▶ [必須タスク]
- a) 文書抜粋の内容と次の記述(i)〜(iii)が一致するかをそれぞれ判定し、はいかいいえで答えよ。あわせて決め手となる本文の語句を、手を加えずに引用せよ。
(i) 二次流は推力の80%超をもたらすように意図されている。
(ii) パイロンは軽量な構成要素である。
(iii) ナセル構造を構成する2つの部品は、どちらも固定されている。
- b) 文書抜粋のうち、「バイパスターボジェットエンジンを備える一体型推進システム」で始まり「ボジェットエンジンシステム。」までを含む部分を、一字一句変えずに引用せよ。

▶ [文書抜粋]
┌──
説明

バイパスターボジェットエンジンを備える一体型推進システム

【課題】従来技術の上述の欠点を簡潔、効果的、かつ経済的なやり方で回避し、さらに定期的にエンジンへと加えられる保守作業を容易にする推進システムにある。
【解決手段】一体型推進ターボジェットエンジンシステムであって、2つの部品から構成される下流側の円筒形のナセル構造を備え、2つの部品の一方(26)が、固定であって航空機への取り付け手段を固定するための梁(20)を備え、2つの部品の他方(40)が、使用位置と保守を容易にする開放位置との間を移動できる一体型推進ターボジェットエンジンシステム。

【発明の詳細な説明】
【技術分野】
【0001】
本発明は、バイパスターボジェットエンジンを備えるとともに、エンジン中間ケーシングによって支えられてターボジェットの周囲に二次流のための流通空間を画定するナセルを備え、この二次流が、推力のうちの80%超をもたらすように意図されている航空機用の一体型推進システムに関する。
【背景技術】
【0002】
エンジンは、一般的には、パイロンによって翼の下方、胴体の一部、あるいは航空機の尾部の一部へと取り付けられるが、パイロンは、きわめて頑丈かつきわめて重たい構成要素であって、サスペンションを介して複数の点においてエンジンへと固定され、エンジンと航空機との間で伝達されるすべての負荷がサスペンションを通過する。
【0003】
また、パイロンおよびサスペンションによる固定は、推力の伝達のエンジンの軸に対するずれを引き起こし、エンジンのケーシングに全体としての曲げを引き起こす。さらには、パイロンをエンジンへと固定する要素が、ナセルの内側の二次流の流路を横切って部分的に妨げるため、特にはバイパス比の大きいエンジンの場合に、ナセルの半径方向の寸法が、そのような寸法の低減を航空機の製造者らが望んでいるにもかかわらず、相応に増加することになる。
└──
▶ [収集データ]
┌──
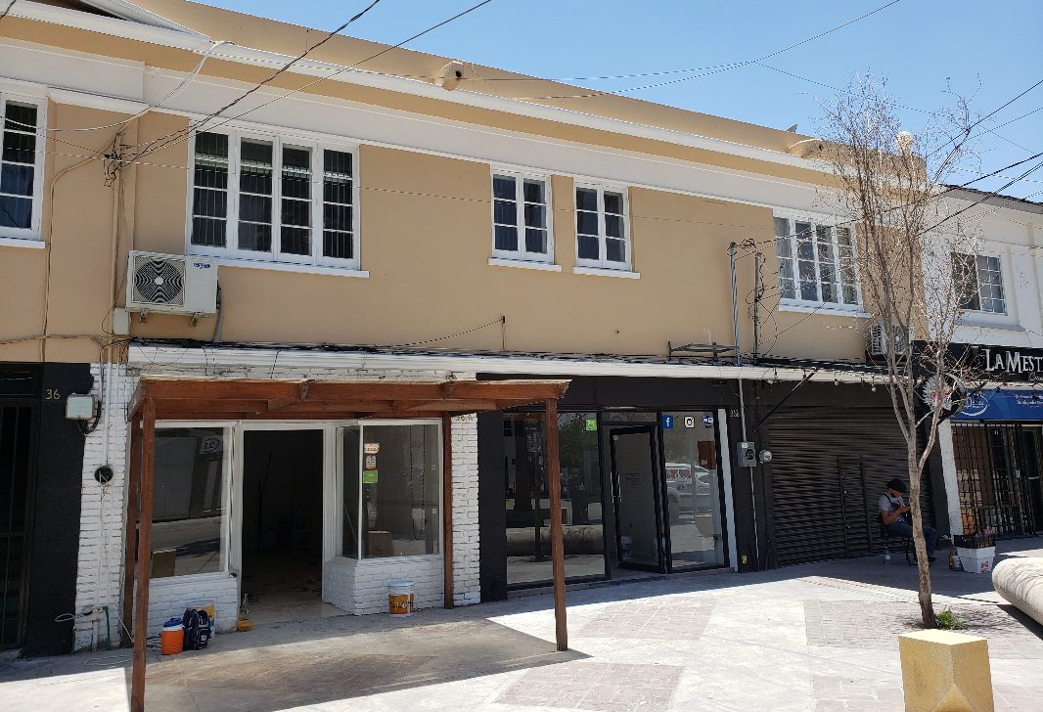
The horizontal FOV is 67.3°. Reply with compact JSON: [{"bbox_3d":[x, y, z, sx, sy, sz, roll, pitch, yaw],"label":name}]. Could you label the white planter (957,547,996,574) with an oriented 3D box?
└──
▶ [タスク解答]
- a)
(i) はい。「この二次流が、推力のうちの80%超をもたらすように意図されている」
(ii) いいえ。「パイロンは、きわめて頑丈かつきわめて重たい構成要素であって」
(iii) いいえ。「2つの部品の他方(40)が、使用位置と保守を容易にする開放位置との間を移動できる」

- b)
バイパスターボジェットエンジンを備える一体型推進システム

【課題】従来技術の上述の欠点を簡潔、効果的、かつ経済的なやり方で回避し、さらに定期的にエンジンへと加えられる保守作業を容易にする推進システムにある。
【解決手段】一体型推進ターボジェットエンジンシステムであって、2つの部品から構成される下流側の円筒形のナセル構造を備え、2つの部品の一方(26)が、固定であって航空機への取り付け手段を固定するための梁(20)を備え、2つの部品の他方(40)が、使用位置と保守を容易にする開放位置との間を移動できる一体型推進ターボジェットエンジンシステム。